Además, paradójicamente, el internet, al ensanchar las posibilidades de proyección hacia nuestros entornos inmediatos y lejanos, nos va haciendo cada vez más vulnerables frente a riesgos como los de pérdida de privacidad, de ilegitima apropiación de la identidad personal, de variados tipos de fraudes, de informarnos fidedignamente, o de pérdida de capacidad para ejercer la libertad de expresión, todos ellos consagrados dentro del elenco normativo de los derechos humanos.

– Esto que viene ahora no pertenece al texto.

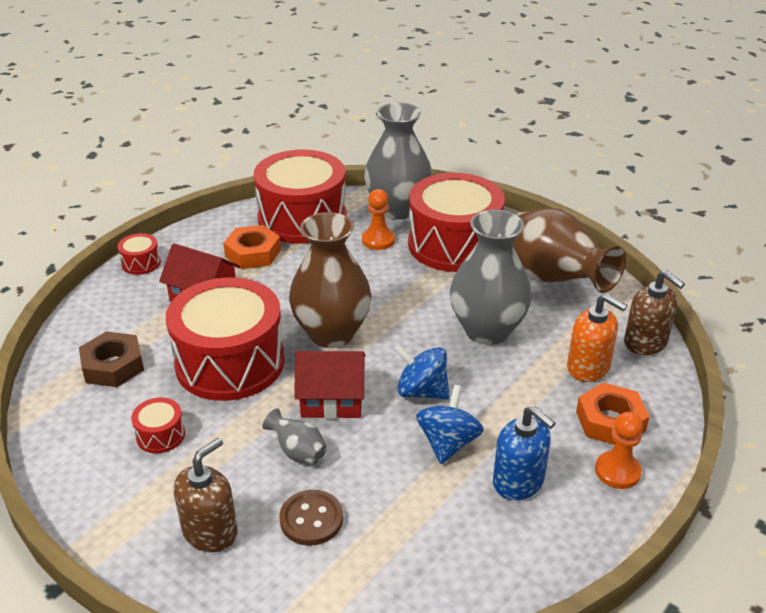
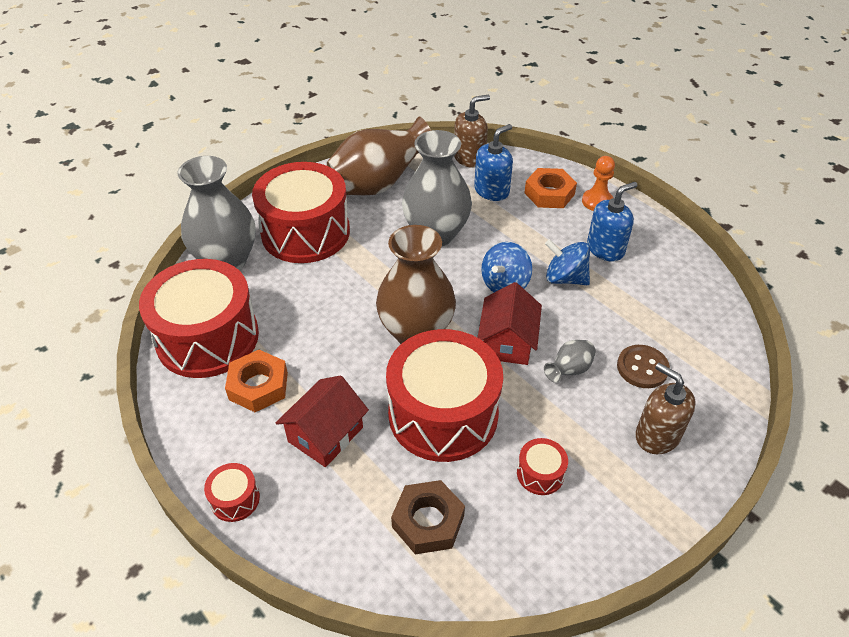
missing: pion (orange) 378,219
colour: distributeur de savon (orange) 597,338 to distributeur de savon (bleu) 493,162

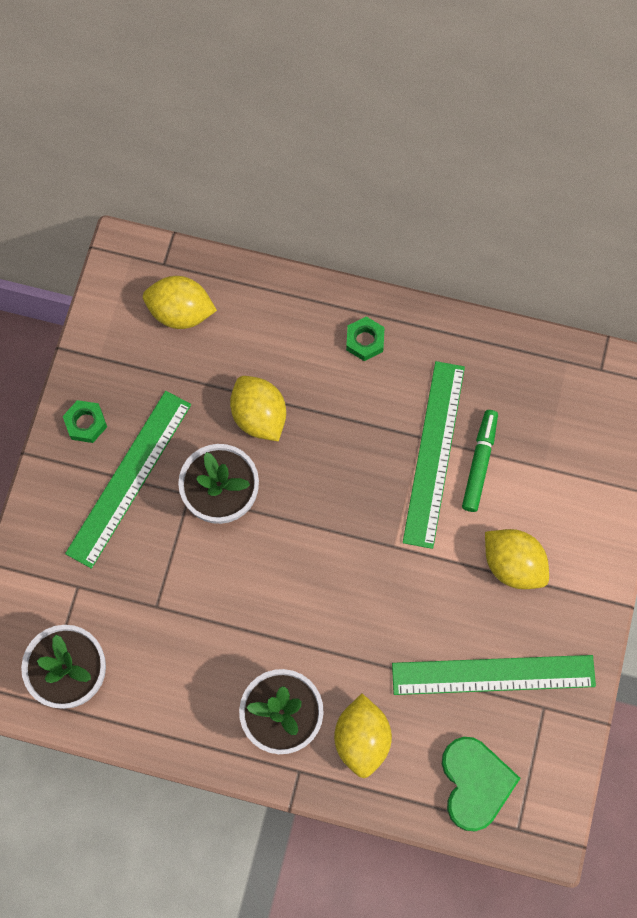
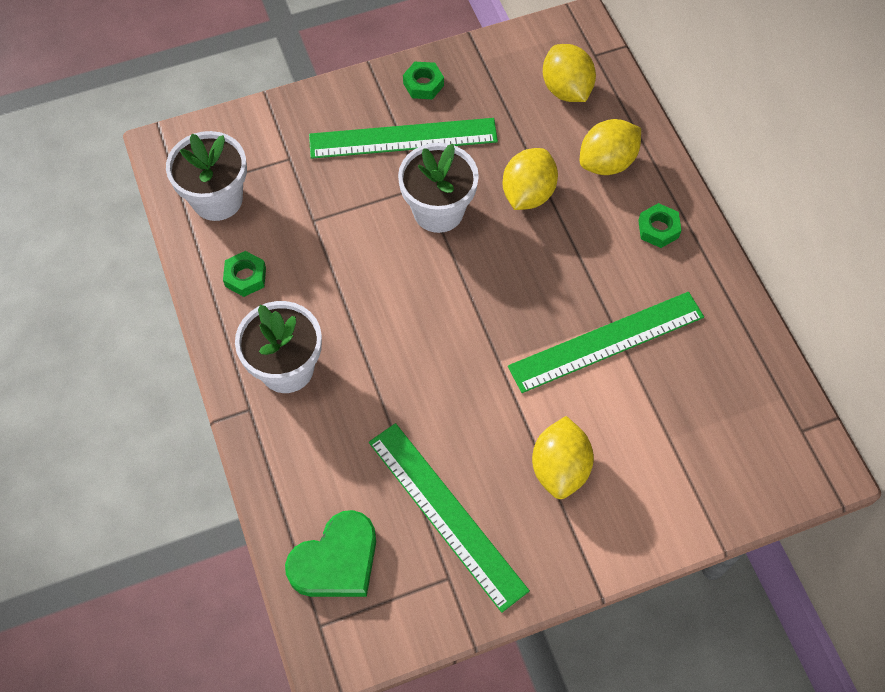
missing: feutre (vert) 480,461
appeared: écrou (vert) 244,274
relocated: citron (jaune) 363,736 to 610,147

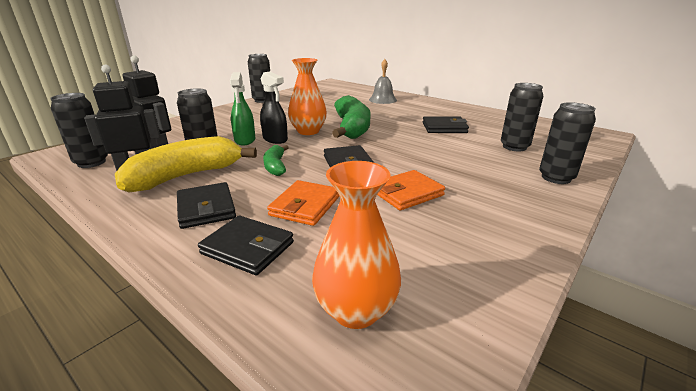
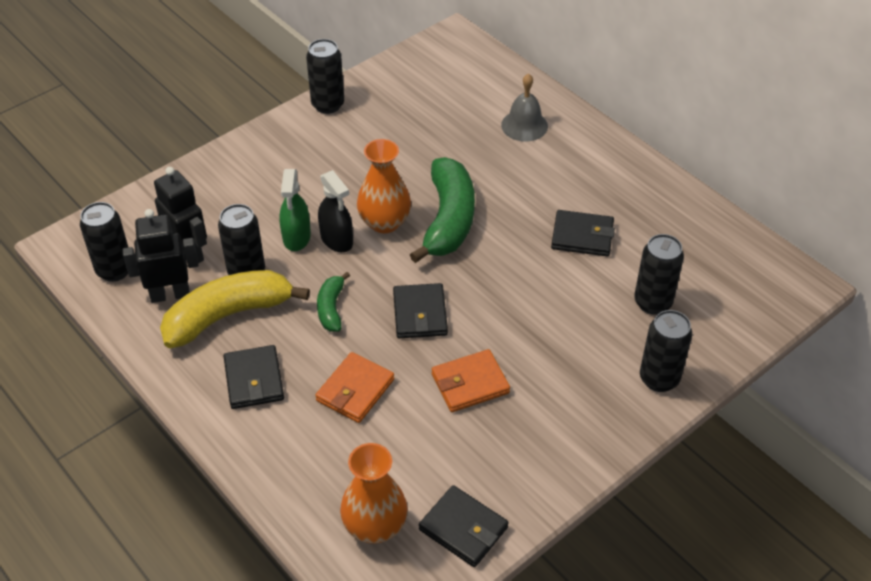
relocated: portefeuille (noir) 246,245 to 463,526

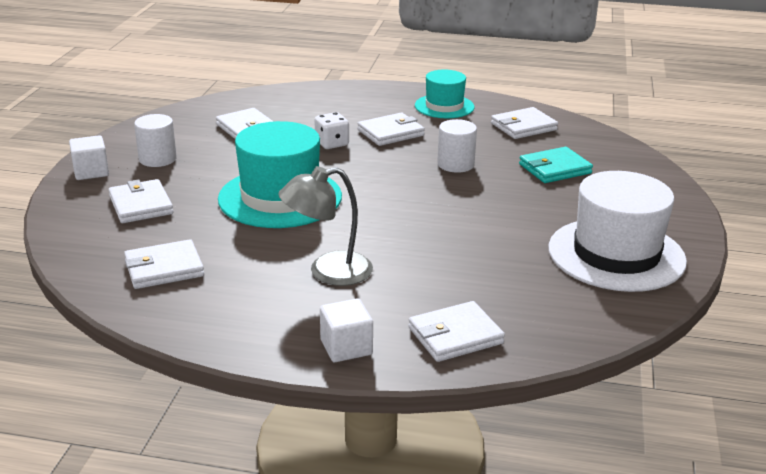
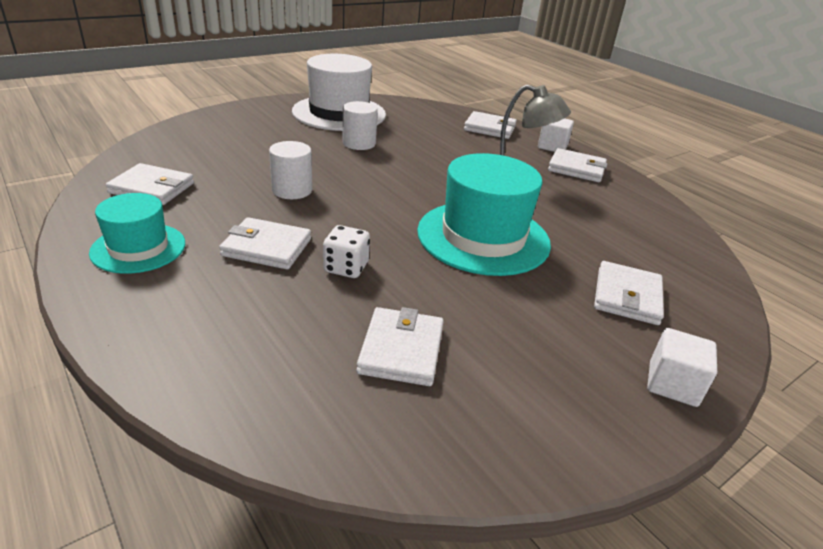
missing: portefeuille (turquoise) 556,165
relocated: portefeuille (blanc) 164,264 to 578,165; cylindre (blanc) 155,140 to 360,125

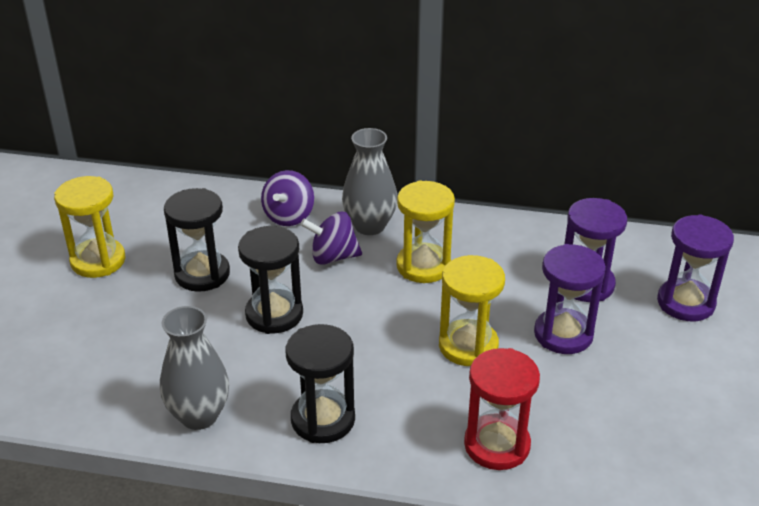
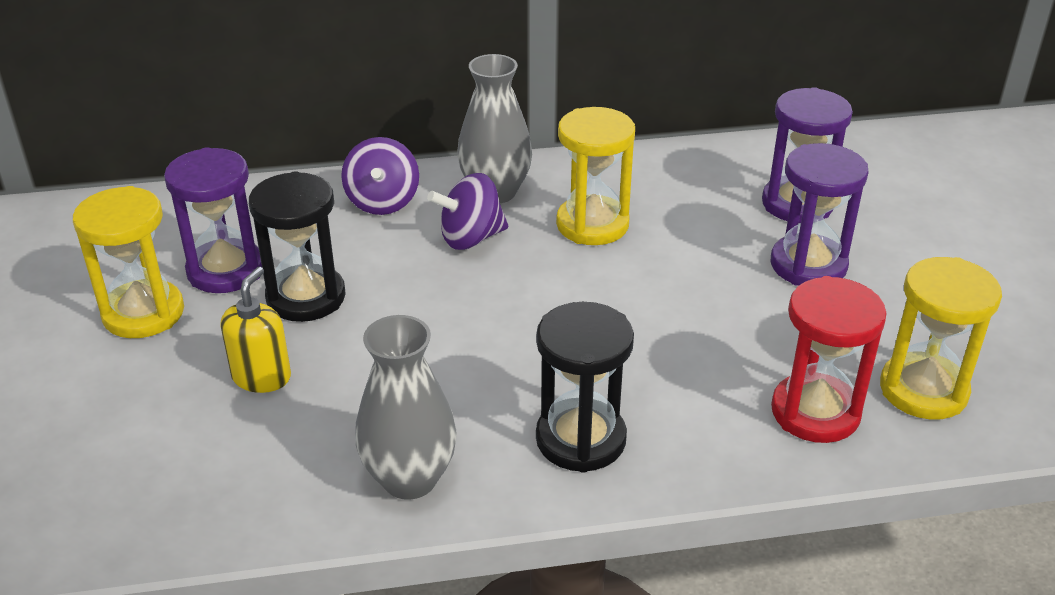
missing: sablier (noir) 270,280
appeared: distributeur de savon (jaune) 256,330
relocated: sablier (jaune) 472,310 to 941,338; sablier (violet) 695,268 to 213,220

El internet también nos permite acceder a un universo de datos extraordinariamente mayor al que teníamos alcance antes de su existencia, pero está induciendo a generar una gran variedad de distorsiones cognitivas, pues nos induce a restringir las fuentes de información según nuestras preferencias privándonos de la necesaria exposición a la diversidad, y nos brinda datos sin la mediación analítica de los medios tradicionales. Esto está fomentando en todos los países y entornos sociales fenómenos de radical polarización política e ideológica. Al propiciar que nos informemos solamente a través de fuentes afines al pensamiento propio excluyendo otras perspectivas de pensamiento distintas, el internet refuerza nuestras convicciones y nuestra diferenciación respecto a quienes piensan distinto, aún a pesar que nuestro punto de vista pudiera estar basado en informaciones falsas o sesgadas. El “efecto túnel” y los “fake news” son fenómenos que el internet ha engendrado como resultado de su facilitación de percepciones acríticas y nada plurales de la realidad; lo cual viene desbrozando el terreno para la radicalización, la intolerancia y la xenofobia entre las personas. La masacre de Christchurch, Nueva Zelanda, ocurrida el pasado viernes 15 de marzo, prueba con gran crudeza las nefastas consecuencias que el mal uso del internet puede acarrear.
Pero los males del internet vienen propagándose también en la esfera de las relaciones internacionales, facilitados en buena medida por la falta de mecanismos de gobernanza global de las tecnologías de la información y la comunicación. El internet se ha convertido aceleradamente en ingrediente fundamental de nuestro cotidiano quehacer, pero no estamos siendo capaces como civilización de establecer una autoridad internacional para gobernarlo, o de adoptar normas globales para regular su operación. Y los grandes monopolios privados del internet (Google, Amazon, Apple, etc.) solo alcanzan a exhibir perplejidad e impotencia ante los retos que enfrentan como producto del impensado poder que han alcanzado. Es urgente propiciar la conversación global sobre cómo regular el internet para propiciar que siga siendo vehículo de bienestar y progreso, pero impidiendo se convierta en herramienta de desmedido ensimismamiento, o de destrucción, intolerancia y vulneración de derechos humanos.